When he exited the room the ever so tough and constantly ‘winning’ Harold was, for the first time I had ever seen, in tears. In his defense, he had run out of drugs too, and was likely dealing with some unquenchable cravings in that moment.
Klive, on the other hand, just kept on smiling and continued on with his night. He took notice of Tracy’s sunglasses and was extremely jealous of the fact that he had just picked them up off the ground. He kept talking about how cool they looked, until he finally said, “I’ll give you 100 bucks for them.”
“Are you serious?” responded Tracy.
Klive then pulled out a black $100 poker chip from his back pocket, put it in Tracy’s hand, and took the sunglasses off his face.
“I guess he was serious,” I said.
I was in the bed room smoking weed with Shari and Tracy, when suddenly a flash of light broke out over the horizon. It was 5:30 a.m., and the sun had just begun rising. That’s when Shari came up with the perfect way to cap off the extraordinary evening.

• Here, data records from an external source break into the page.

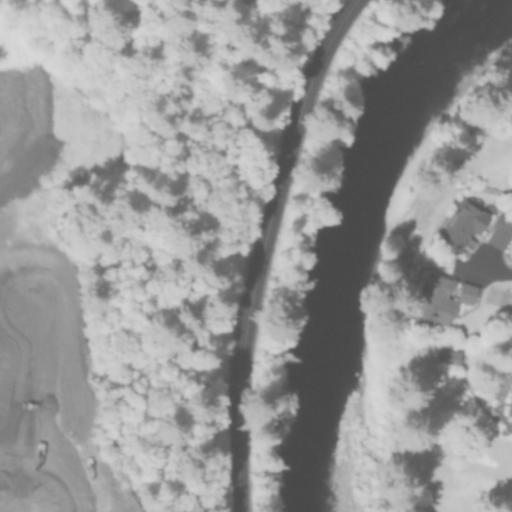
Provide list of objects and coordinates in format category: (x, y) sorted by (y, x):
road: (333, 29)
building: (462, 219)
building: (462, 223)
building: (497, 230)
building: (498, 232)
river: (346, 234)
road: (494, 269)
road: (249, 281)
building: (465, 292)
building: (438, 296)
building: (435, 301)
building: (446, 354)
building: (447, 355)
building: (509, 367)
building: (509, 402)
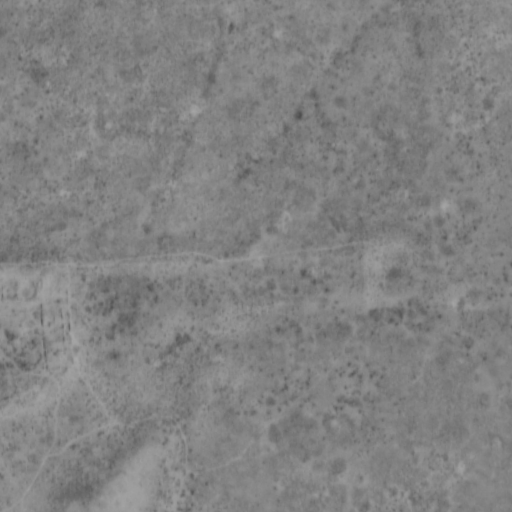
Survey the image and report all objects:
road: (337, 351)
road: (180, 493)
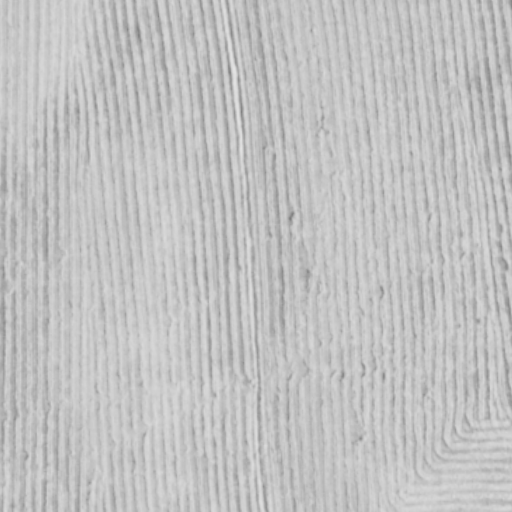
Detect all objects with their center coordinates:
crop: (256, 255)
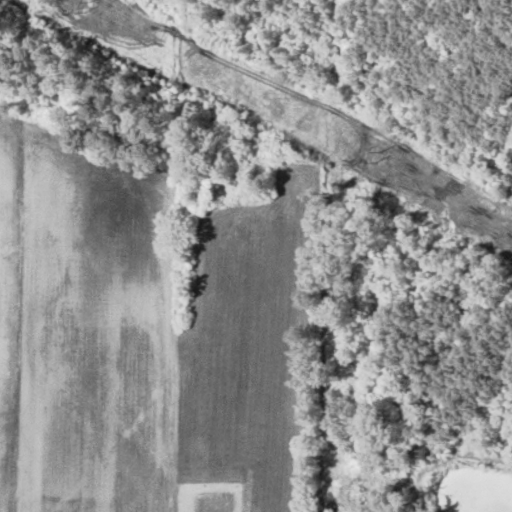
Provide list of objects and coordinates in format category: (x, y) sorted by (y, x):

“Who wants to watch the sunrise over Niagara Falls?” she said, and suddenly a series of heads perked up, revealing a room full of droopy bloodshot eyes surrounding pupils as wide as pennies.

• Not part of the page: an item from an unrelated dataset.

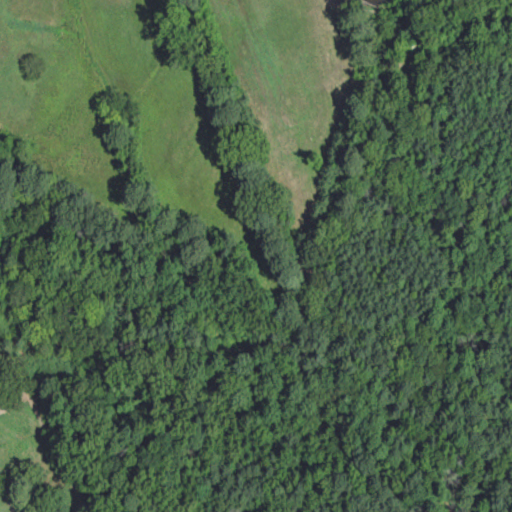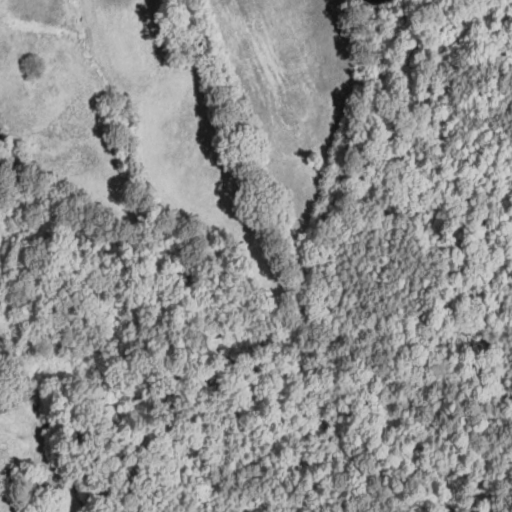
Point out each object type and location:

The nine of us who had made it this far in the evening made our way downstairs, leaving Klive and the Blonde together in the suite. We made our way across the street and through the Fallsview Hotel and Casino, to the back patio which overlooked the falls. There was a gap in the hedge which lay about 10 feet from the barrier of the patio, separated by a patch of grass, which revealed a spectacular view of the world’s largest waterfall.
At first we stood on the ledge of the barrier, peaking our heads around the trees to get the best view possible. It was only a few moments before I jumped over the barrier and made my way across the patch of grass, where I could stand at the edge of the steep hill, with the violent rapids splashing hundreds of feet below.
At first a few people expressed some concern, but when I told them how much better the view was they eventually came and joined me. Only Harold came close to falling over the ledge, but somehow Shari managed to grab him before he could start sliding down the dirt hill separating us from the violent waters below. Once I knew he was alright I couldn’t help but laugh, thinking that the night wouldn’t be complete without Harold having a near-death experience. After that he asked me if I wanted to have a cigarette with him, so I pulled the last one out of the box which I had purchased only hours earlier.
After we knew he was all right the nine of us stood there, arm in arm, as we watched the most spectacular sunrise I have ever seen.
In the east a bright orange glow illuminated the handful of small fluffy clouds dispersed in the majestic blue sky. To the west we watched as the first of the suns rays flashed over the gigantic cloud of mist rising from the waters. The waterfall was rapid and violent, yet somehow in that moment it felt calm and peaceful: ever moving, yet somehow still.
When I woke up that morning the world seemed like a scary place. But as I stood on that ledge, arms around some of my favorite people, listening to the birds chirping at the early morning sun, I couldn’t help but feel glad to be alive.
We lingered a while longer, took some pictures, and just talked. We concluded just after 6 a.m. by exchanging hugs and telling each other how much we loved one another.
This was not the group of bickering unsatisfied misfits that arrived earlier. This was a tight group of close friends who had shared a spectacular journey together, forging an ever-lasting bond over an experience they struggle to fully remember, yet will never forget.